(Stored dataset items)
───
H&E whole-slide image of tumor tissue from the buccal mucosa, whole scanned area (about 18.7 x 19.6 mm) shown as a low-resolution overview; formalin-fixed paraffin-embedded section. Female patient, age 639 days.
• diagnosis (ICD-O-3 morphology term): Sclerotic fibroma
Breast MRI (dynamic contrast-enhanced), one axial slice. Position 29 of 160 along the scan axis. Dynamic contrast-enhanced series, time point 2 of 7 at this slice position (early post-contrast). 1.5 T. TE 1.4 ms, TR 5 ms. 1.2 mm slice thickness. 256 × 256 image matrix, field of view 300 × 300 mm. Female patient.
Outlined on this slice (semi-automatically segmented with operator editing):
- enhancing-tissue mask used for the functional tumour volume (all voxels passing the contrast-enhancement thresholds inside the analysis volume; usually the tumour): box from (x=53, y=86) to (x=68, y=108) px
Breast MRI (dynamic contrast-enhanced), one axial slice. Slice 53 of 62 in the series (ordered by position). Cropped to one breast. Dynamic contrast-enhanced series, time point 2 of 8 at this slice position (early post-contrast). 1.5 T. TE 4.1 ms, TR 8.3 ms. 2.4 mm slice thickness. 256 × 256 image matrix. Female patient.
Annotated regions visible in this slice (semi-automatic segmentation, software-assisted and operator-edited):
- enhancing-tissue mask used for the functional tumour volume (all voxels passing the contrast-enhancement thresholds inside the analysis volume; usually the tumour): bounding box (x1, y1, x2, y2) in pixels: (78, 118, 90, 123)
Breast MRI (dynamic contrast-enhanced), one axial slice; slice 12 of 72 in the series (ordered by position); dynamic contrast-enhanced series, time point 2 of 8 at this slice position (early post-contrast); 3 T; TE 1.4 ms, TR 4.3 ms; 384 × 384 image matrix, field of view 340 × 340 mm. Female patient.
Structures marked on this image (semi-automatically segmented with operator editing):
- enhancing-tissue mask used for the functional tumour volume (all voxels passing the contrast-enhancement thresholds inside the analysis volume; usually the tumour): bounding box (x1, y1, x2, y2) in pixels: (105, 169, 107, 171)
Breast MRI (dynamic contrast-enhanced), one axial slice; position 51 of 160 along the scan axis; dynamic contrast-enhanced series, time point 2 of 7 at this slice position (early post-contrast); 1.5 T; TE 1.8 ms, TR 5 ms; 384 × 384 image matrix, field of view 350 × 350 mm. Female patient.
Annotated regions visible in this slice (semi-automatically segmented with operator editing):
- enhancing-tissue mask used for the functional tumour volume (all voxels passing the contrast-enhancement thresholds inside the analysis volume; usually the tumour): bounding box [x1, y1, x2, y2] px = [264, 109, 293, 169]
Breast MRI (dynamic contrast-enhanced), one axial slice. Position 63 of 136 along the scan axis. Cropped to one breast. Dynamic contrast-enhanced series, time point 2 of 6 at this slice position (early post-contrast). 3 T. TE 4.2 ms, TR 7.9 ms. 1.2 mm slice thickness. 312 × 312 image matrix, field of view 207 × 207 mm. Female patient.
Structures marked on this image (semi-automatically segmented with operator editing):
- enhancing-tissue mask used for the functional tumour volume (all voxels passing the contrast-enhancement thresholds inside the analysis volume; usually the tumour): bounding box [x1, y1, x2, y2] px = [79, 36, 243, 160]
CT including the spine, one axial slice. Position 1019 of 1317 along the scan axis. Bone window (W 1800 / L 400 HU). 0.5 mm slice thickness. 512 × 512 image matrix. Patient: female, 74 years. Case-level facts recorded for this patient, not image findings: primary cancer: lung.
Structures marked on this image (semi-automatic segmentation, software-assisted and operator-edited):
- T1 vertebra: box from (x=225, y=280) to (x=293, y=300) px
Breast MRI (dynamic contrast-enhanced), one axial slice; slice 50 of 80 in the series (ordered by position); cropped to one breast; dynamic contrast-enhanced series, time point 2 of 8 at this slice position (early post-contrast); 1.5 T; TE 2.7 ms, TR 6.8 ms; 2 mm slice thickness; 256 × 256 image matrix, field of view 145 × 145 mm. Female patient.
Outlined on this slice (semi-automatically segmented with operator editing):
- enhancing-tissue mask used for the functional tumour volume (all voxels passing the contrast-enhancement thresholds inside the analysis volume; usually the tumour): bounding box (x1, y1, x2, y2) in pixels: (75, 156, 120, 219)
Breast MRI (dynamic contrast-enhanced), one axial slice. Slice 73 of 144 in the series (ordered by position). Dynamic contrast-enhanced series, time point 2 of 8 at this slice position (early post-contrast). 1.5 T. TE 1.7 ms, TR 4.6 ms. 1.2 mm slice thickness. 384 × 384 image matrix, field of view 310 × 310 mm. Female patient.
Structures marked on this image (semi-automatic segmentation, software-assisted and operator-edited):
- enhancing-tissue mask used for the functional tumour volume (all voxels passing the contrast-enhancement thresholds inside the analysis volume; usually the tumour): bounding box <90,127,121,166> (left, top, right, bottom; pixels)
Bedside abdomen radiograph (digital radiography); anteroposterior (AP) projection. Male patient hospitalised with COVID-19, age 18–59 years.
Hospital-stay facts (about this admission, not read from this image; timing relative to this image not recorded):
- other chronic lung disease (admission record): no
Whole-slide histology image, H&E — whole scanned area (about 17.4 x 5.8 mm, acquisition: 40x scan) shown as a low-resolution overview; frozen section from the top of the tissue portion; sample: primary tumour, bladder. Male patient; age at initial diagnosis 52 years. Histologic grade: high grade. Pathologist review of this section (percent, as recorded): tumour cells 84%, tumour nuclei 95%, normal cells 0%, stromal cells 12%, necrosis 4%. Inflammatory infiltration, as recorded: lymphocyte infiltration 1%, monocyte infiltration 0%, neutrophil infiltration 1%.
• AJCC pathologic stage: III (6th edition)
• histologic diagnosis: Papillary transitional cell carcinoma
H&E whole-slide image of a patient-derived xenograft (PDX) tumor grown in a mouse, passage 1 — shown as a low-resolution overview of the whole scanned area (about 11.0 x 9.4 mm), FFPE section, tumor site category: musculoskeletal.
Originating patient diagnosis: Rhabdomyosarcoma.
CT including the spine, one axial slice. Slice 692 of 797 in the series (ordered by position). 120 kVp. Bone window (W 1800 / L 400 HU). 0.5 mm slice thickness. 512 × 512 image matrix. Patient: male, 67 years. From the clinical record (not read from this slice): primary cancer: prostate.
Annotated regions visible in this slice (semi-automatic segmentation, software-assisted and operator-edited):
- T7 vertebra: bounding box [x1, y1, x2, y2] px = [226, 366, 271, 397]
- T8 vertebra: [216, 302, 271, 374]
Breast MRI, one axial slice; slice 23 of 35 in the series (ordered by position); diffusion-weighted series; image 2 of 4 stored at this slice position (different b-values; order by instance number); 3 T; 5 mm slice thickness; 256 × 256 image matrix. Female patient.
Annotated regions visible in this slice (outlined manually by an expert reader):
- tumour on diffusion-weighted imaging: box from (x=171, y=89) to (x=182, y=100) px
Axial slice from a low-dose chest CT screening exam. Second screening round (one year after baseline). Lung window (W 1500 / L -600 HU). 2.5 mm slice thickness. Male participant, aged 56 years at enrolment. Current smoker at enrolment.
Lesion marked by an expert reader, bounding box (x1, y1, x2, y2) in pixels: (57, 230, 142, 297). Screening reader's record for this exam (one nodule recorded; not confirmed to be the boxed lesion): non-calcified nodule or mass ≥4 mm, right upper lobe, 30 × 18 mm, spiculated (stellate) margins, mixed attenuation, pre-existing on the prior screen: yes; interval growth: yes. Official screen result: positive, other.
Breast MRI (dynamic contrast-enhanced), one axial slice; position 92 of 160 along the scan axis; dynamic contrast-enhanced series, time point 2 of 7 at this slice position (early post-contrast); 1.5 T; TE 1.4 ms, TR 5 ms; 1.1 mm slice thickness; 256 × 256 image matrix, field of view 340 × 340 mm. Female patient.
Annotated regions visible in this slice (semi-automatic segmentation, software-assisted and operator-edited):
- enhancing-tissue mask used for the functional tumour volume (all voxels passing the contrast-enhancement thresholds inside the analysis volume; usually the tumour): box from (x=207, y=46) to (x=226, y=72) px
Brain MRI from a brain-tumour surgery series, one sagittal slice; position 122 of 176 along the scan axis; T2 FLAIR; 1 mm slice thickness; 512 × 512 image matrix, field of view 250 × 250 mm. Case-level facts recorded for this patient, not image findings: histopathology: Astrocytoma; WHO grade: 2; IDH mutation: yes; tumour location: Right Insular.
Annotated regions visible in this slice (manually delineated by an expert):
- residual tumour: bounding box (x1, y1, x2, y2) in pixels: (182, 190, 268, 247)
───
* What needs to be done: Of all the entries above, repeat only the lines from the line that has "term): Sclerotic fibroma" to the line that has "(x=68, y=108) px", both lines included, exactly.

* Answer for the task:
• diagnosis (ICD-O-3 morphology term): Sclerotic fibroma
Breast MRI (dynamic contrast-enhanced), one axial slice. Position 29 of 160 along the scan axis. Dynamic contrast-enhanced series, time point 2 of 7 at this slice position (early post-contrast). 1.5 T. TE 1.4 ms, TR 5 ms. 1.2 mm slice thickness. 256 × 256 image matrix, field of view 300 × 300 mm. Female patient.
Outlined on this slice (semi-automatically segmented with operator editing):
- enhancing-tissue mask used for the functional tumour volume (all voxels passing the contrast-enhancement thresholds inside the analysis volume; usually the tumour): box from (x=53, y=86) to (x=68, y=108) px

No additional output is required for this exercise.